There is every chance I am just becoming that grumpy old guy. Preferring to look back than forward. Mike suggested that is the nature of this space.

Maybe it is like sharks – always moving forward (is that even true?).

Anyway I am going to listen to my wireless and have a Horlicks.


As Phil has reminded me it was actually this earlier conversation that inspired much of this post – but like I said I am old and I forget things (even if my subconscious does not!)

9 responses to “Those who cannot remember the past are condemned to repeat it.”

  1. Or Orkut, or ICQ or IRC. If is sometime amusing to see talk to digital collaboration in companies being touted as a new thing. Yet if you look at the Open Source communities that have been doing collaborative cross-planet, cross-timezone collaboration for two decades now. At least.


  2. I’ve heard Blaine tell a similar-ish version of that story. The myth-making around the early days of Twitter is amazing.

    No chance they know who Winer was – they came from a post-RSS generation really!

  3. Matt – yea but I think there is a difference. Things like IRC never escaped the ‘geek ghetto’ (I still hate using it) and I wouldn’t expect everyone to understand that depth of history *but* the mainstream stuff is different.

  4. Since I’m quoted I’ll weigh in 🙂 I do suspect that when you asked that question Matt there was an element of good old British reserve and/or internet types just being naturally introverted, which might have made the silence more deafening than it really was. I’d certainly heard of Friendster (though not signed up) and had a MySpace account- but I think I was too shy to put my hand up… That said, to expand on my tweet, perhaps if it doesn’t matter what you tweeted last week, it *really* doesn’t matter what tool you used to communicate last year. You also made a good point about that maybe not being the best approach for people who work with social media for a living though- perhaps there is a need for a sense of history there.

    I bloody loved Pownce. It was like Twitter but with photos, file uploads, and events. I remember inviting my friends and them all being of the opinion that they were fed up changing social networks every 6-12 months, and that Facebook was everything they needed. I should have tried harder.

  5. I think you are right about the shyness but there was certainly a lot of blank faces and furious scribbling when I talked about Cluetrain 🙂

  6. Perhaps tangentially related, but there seems to be a ‘circle of life’ effect at my organisation where structures and roles come back to the centre, and then a few years later are devolved out again.

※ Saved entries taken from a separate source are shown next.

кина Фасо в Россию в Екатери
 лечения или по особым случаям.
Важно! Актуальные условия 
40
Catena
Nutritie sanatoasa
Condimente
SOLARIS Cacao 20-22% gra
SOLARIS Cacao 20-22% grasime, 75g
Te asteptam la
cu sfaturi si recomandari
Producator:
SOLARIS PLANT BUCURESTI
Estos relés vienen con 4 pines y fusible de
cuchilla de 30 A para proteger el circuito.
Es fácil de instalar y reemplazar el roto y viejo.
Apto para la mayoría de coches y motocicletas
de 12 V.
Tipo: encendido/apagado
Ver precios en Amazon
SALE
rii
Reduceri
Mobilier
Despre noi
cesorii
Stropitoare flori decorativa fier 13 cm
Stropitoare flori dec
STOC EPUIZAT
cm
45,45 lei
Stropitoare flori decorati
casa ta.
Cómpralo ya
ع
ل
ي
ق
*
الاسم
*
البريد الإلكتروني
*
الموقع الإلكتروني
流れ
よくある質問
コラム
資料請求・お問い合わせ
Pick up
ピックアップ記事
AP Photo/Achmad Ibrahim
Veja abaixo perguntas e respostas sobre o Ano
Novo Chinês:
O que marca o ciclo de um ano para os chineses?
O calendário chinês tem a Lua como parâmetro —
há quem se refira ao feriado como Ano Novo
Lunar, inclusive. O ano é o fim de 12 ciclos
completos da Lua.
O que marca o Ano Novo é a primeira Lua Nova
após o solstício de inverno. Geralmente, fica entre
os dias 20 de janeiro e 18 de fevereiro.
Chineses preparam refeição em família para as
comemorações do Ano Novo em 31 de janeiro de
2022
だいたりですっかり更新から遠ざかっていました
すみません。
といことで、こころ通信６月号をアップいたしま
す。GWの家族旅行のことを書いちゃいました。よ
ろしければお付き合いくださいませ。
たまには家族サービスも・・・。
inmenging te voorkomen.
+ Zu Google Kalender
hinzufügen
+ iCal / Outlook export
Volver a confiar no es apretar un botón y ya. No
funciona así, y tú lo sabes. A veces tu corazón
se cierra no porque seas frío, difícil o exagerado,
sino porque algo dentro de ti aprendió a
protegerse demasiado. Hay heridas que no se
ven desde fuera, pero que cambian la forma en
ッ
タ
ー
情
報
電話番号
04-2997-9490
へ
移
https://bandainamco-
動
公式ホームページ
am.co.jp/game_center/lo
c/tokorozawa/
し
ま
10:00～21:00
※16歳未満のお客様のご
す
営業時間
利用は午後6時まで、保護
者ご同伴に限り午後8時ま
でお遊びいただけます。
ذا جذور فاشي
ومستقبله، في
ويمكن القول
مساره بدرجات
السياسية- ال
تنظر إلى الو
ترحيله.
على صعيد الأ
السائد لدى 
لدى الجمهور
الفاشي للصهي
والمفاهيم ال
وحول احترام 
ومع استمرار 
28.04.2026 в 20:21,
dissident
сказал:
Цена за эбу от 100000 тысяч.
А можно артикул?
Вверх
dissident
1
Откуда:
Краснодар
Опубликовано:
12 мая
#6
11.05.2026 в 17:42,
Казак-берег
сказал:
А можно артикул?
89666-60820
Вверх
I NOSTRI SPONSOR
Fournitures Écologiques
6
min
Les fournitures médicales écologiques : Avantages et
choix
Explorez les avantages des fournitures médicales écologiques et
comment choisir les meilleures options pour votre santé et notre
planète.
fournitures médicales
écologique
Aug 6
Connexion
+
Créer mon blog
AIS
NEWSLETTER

    I guess it all seems new and revolutionary when you’re doing for the first time, but if you observe it happening more than once you start to recognise it.

    Perhaps an idea’s time comes where previously the organisation just wasn’t ready.

  7. I agree with Mike that there was probably some element of British reserve playing a part in people not coming forward. Personally I’ve worked in digital/social media since 2006, so MySpace was the first social media community I managed as part of my job. I don’t remember using Friendster, but there was definitely a whole load of other now-defunct platforms I loved (I was very sad when Vox blogs died a death). I actually joined and left Twitter in the early days because it seemed pointless and I didn’t think it would take off (how wrong I was) only to return recently when it simply became unacceptable not to be on Twitter if you worked in social media.

    In a growing industry like digital there are always going to be people coming in that are simply not old enough to have experienced the history and actually I don’t think there’s necessarily an easy place for them to go find out what came before Twitter/Facebook.

  8. As I said to Mike I accept the shyness/reserve factor (but its less easy to frame a post around that :)) but there were a lot of blank looks when I talked about Cluetrain. I don’t believe its that hard to find info about the past of social media or the texts that set out the philosophies behind it all. It does take a little time and commitment and a willingness to look back though and maybe it isn’t required. Like I said at the talk – what the hell do I know!